Catastrophic Vacuum Decay
The 2012 discovery of the “God particle,” Higgs boson, by scientists at the Large Hadron Collider was a monumental achievement that proved three of the four fundamental forces of the universe. But for one man, Stephen Hawking, it portended the destruction of the universe.
As previously covered by the Anti-Media:
“In (his essay) Starmus, Hawking describes how the quantum field by which the Higgs boson bestows mass upon particles makes it different than most others. Normally, these fields are vacuum states; but the Higgs field is not a true vacuum, and over time, is becoming unstable. When the Higgs field transitions to a high energy state, a process Hawking and others argue has begun, it will trigger a quantum fluctuation known as vacuum decay.
“During the vacuum decay, which could quite literally begin any second, a metastable high energy bubble will begin to consume everything around it at the speed of light. Eventually, this bubble will reach the Earth…”
In other words, according to Hawking, the discovery of the “God particle” may have only proven our inexorable doom.
One of the greatest dangers facing humanity, according to Hawking, is none other than crony capitalism on a global scale. Specifically, he refers to “rampant inequality expedited by the automated machine-based global economic system.”
“If machines produce everything we need, the outcome will depend on how things are distributed,” Hawking said during a Reddit AMA. “Everyone can enjoy a life of luxurious leisure if the machine-produced wealth is shared, or most people can end up miserably poor if the machine-owners successfully lobby against wealth redistribution. So far, the trend seems to be toward the second option, with technology driving ever-increasing inequality.”
Speaking at London’s Royal Institution, Hawking said:
“We face a number of threats to our survival from nuclear war, catastrophic global warming, and genetically engineered viruses.
“The number is likely to increase in the future, with the development of new technologies, and new ways things can go wrong. Although the chance of a disaster to planet Earth in a given year may be quite low, it adds up over time and becomes a near certainty in the next thousand or 10,000 years.

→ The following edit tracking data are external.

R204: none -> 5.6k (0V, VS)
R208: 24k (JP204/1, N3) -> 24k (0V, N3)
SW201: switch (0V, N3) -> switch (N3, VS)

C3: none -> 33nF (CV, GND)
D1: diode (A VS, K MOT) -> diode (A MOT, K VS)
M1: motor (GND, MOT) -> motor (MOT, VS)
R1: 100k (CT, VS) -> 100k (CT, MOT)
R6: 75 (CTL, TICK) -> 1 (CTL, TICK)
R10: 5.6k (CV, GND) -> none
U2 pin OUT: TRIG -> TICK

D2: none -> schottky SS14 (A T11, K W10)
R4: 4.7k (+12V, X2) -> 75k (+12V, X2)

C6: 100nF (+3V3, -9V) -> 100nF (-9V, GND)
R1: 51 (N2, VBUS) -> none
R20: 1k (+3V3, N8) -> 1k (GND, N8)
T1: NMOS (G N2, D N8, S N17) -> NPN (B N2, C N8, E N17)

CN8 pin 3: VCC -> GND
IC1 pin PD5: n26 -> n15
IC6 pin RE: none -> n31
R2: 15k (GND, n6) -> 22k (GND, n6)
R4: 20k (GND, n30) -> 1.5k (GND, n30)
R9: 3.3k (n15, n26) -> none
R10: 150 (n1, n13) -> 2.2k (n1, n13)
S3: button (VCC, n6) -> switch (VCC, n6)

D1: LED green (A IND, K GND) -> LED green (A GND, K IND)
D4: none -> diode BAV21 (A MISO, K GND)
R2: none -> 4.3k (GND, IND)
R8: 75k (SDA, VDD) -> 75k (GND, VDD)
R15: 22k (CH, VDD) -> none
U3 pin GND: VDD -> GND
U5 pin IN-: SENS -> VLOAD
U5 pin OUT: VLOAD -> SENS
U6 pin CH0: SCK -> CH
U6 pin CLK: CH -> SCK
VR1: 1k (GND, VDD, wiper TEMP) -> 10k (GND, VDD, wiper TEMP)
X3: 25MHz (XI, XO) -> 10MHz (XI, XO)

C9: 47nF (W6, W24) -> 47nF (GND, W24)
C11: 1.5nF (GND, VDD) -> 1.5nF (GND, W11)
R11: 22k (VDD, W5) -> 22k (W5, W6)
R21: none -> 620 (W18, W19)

“By that time, we should have spread out into space, and to other stars, so a disaster on Earth would not mean the end of the human race. However, we will not establish self-sustaining colonies in space for at least the next hundred years, so we have to be very careful in this period.”
Interestingly, Hawking isolated threats from scientific advancement as the most dangerous to the human race. It’s a Catch-22. While we will need exponential technological and scientific advancement in order to colonize other planets (thus ensuring us in case of an Earth-sized mortality event), this very growth could sew the seeds of our doom.
And there’s another Catch-22. In accelerating our technology to escape the planet, we will dramatically affect the Earth’s ecosystems and cause even more runaway “catastrophic global warming,” which Hawking also lists as one of the single greatest threats facing us.